After all, the Roman Empire had a large number of professional auxiliaries with spears and bows in addition to the main legions that used heavy javelins and swords and shields, and the main legions and auxiliary legions worked together to defend the mighty Roman Empire.

However, with a series of failures and declines that began in the 3rd century AD, the Romans once again began to make extensive repairs to their military system, and cavalry became more and more the main striking force in the Roman army, and its weight increased.

The hoplites, on the other hand, abandoned the javelin and dagger in favor of spears and longer swords, which some saw as a sign of the ruin of the Roman army, which would have been difficult for Roman legions to win on the battlefield again.

In fact, this was largely due to the fact that the Romans' resources for army building began to shift towards cavalry and certain important legions, and that it was only in the vast expanse of the empire that there were too many enemies and potential enemies to destroy the Roman Empire.

Excluding the external objective factors of the fall of the Roman Empire, and only from the military point of view of the Roman Empire, the Roman legions, the mainstay of the Roman Empire, were a seriously flawed army from the beginning to the end.

The lack of cavalry and the over-reliance on foreign assistance were the direct causes of the fall of the Roman Empire, and in the final analysis, these reasons were due to the Roman legions rather than the overpower of external forces.

If the Roman legions already had strong cavalry troops and phalanx troops, then the Roman legions, which had no major defects, could completely get rid of their dependence on the barbarian auxiliary army and rely on their own strength to consolidate the rule of the Roman Empire.
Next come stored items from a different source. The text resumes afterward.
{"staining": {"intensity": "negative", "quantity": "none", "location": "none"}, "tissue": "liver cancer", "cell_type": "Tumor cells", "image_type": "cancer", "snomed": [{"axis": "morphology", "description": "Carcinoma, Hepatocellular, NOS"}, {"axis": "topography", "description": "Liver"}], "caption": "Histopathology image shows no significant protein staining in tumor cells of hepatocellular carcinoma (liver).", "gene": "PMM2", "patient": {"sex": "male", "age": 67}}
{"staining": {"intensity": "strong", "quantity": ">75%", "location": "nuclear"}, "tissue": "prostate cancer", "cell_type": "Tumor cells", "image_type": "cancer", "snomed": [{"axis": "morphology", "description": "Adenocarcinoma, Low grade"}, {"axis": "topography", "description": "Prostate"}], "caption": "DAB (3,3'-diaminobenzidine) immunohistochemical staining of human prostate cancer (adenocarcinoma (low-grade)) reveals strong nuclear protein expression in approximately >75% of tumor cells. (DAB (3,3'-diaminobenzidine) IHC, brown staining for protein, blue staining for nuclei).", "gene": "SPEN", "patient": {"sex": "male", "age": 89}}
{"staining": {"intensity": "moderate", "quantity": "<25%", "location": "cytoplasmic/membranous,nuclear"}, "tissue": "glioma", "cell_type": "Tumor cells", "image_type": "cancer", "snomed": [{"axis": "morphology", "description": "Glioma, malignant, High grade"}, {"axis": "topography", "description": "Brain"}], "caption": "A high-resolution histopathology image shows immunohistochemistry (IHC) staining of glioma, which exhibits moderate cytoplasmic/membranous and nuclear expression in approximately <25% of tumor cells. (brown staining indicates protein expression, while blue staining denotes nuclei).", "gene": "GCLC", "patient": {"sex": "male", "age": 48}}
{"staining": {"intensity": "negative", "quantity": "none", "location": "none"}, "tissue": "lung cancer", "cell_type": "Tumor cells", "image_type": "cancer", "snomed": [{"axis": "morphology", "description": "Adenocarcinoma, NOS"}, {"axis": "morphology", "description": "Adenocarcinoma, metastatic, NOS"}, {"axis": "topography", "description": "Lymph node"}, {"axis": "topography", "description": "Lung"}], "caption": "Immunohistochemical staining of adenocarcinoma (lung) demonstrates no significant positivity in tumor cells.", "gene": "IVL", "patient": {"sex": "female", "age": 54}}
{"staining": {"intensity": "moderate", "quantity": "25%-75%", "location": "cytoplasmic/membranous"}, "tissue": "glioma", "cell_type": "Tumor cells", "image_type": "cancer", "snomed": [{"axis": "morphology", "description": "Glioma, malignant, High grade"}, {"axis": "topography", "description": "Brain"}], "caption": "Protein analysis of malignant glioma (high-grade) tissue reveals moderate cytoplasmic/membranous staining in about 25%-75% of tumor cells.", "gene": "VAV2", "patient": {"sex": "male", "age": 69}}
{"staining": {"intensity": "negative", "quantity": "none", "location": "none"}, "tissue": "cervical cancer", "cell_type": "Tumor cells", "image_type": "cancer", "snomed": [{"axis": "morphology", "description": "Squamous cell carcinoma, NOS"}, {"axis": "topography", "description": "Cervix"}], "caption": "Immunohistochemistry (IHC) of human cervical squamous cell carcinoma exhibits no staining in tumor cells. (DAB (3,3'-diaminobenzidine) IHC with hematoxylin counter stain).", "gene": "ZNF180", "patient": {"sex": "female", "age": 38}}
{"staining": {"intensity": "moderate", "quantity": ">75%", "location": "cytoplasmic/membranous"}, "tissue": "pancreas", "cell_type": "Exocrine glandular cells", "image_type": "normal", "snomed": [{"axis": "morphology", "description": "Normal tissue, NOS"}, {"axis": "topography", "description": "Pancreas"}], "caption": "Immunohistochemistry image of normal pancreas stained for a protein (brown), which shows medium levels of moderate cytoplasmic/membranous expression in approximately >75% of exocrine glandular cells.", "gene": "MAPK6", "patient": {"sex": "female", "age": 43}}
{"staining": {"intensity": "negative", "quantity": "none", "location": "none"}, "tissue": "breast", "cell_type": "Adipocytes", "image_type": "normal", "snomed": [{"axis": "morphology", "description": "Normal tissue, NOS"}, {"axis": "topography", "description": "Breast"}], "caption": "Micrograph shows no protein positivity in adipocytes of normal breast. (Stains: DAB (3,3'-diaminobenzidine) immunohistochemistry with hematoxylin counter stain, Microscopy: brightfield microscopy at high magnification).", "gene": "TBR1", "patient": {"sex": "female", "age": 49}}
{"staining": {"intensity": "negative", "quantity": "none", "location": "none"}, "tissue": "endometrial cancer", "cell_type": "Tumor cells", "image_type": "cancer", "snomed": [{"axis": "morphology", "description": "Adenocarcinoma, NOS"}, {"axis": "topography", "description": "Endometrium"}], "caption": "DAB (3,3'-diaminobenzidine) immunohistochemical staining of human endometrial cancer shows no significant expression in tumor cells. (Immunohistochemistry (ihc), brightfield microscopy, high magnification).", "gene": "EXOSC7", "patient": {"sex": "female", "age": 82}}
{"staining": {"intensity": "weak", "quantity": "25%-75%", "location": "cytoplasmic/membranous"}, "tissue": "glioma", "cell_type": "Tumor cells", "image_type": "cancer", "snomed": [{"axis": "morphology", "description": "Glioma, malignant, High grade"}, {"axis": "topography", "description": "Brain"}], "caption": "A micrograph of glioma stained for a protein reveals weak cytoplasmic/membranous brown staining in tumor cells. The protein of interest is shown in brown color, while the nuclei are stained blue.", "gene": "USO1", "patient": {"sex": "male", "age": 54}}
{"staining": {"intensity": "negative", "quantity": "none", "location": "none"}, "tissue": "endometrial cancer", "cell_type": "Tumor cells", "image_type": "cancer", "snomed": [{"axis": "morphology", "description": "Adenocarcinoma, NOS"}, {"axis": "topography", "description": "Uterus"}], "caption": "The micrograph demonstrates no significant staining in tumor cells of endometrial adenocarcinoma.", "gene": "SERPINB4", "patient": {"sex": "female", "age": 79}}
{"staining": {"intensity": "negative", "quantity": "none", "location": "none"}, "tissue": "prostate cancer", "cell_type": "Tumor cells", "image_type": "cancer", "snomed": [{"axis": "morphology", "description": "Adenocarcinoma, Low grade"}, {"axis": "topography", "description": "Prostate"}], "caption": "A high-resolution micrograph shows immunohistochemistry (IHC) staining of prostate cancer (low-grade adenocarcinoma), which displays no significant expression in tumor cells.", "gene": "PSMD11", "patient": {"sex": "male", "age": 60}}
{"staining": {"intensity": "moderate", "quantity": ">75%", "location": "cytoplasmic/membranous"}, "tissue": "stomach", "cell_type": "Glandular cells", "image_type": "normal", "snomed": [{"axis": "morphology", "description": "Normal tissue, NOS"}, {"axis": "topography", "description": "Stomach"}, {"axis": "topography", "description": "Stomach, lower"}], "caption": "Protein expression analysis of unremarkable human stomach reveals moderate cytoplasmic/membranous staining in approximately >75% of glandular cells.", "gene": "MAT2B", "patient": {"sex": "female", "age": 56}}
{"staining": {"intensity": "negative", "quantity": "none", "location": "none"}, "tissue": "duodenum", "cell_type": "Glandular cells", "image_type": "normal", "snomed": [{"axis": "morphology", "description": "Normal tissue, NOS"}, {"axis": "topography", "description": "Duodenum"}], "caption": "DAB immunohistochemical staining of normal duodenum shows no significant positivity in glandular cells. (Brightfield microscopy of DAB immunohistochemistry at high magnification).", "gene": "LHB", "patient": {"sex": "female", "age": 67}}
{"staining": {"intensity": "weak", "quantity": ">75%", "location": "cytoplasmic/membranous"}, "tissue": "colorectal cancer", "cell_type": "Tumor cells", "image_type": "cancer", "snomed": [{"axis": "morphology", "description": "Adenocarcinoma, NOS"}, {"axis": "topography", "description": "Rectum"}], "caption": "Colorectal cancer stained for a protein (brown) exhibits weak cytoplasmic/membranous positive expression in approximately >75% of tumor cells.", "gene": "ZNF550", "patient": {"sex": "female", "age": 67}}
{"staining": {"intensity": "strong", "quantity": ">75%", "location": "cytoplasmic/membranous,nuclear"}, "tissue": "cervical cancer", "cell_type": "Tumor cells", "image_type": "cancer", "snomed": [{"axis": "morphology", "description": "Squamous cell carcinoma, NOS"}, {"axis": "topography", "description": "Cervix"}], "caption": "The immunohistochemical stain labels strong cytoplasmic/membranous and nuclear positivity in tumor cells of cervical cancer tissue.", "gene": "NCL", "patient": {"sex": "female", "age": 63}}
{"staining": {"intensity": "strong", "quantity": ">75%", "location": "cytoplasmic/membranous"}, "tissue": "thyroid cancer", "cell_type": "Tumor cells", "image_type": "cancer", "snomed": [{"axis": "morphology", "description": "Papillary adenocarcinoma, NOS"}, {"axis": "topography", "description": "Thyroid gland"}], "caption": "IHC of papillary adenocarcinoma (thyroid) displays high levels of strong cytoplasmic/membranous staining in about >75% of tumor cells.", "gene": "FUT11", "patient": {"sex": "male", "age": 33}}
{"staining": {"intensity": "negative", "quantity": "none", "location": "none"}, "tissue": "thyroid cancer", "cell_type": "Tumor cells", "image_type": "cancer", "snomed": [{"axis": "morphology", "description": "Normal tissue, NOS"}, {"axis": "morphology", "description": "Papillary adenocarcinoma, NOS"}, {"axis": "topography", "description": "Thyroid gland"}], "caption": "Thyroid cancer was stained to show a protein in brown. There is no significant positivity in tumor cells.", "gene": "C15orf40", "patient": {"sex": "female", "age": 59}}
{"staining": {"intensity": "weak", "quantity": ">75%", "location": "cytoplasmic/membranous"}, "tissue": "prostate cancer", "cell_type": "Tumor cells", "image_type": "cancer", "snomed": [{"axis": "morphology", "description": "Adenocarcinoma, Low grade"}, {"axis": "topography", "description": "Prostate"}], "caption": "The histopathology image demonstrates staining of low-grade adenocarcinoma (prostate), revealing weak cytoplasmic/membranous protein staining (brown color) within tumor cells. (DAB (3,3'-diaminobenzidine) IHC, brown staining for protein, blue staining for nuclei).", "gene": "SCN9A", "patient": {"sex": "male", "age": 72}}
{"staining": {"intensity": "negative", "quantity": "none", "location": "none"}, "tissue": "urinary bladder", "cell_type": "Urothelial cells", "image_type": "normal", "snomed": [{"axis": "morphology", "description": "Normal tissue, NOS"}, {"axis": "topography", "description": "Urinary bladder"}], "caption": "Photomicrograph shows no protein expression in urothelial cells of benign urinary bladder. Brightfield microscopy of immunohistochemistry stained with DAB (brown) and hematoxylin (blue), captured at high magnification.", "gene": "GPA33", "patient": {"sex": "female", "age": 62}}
Perhaps, it is impossible for any powerful empire to avoid the fate of eventual destruction, but military strength can at least continue the existence of this empire, and the Roman legions should have their own phalanx troops and cavalry troops.

The reason why Bai Feng made every effort to form two phalanx legions was to follow the way the Roman army dealt with the Gallic barbarian army, and use the phalanx pikemen to deal with the crazy charge of the barbarian warriors, so as to reduce the cost of casualties of his own army.

On the other hand, it was also to make up for the shortcomings of the Roman army itself, relying only on the systematic types of troops that could be recruited in the city of Rome, before Marius's reform, the army of Rome would be the same as the Roman legions in history, with weak cavalry and almost no phalanx troops.

The only elite Roman troops that can be regarded as pikemen are just ordinary short spears that they use, and they can't form a phalanx to meet the enemy like real pikemen, so Bai Feng must form a phalanx legion in Rome City.

After Marius's reforms, the city of Rome was still weak in terms of phalanx troops, and even the only unit that was barely considered pikemen, the elite Roman infantry, could be eliminated, and at that time, pikemen would completely disappear from the battle sequence of the city of Rome.

Why did Bai Feng just think that it might be canceled? That's because the current Roman city system is no longer the same concept as the Roman all-out war game, and Bai Feng himself is not sure whether the troops that could be recruited before the reform will be abolished after the reform of Marius.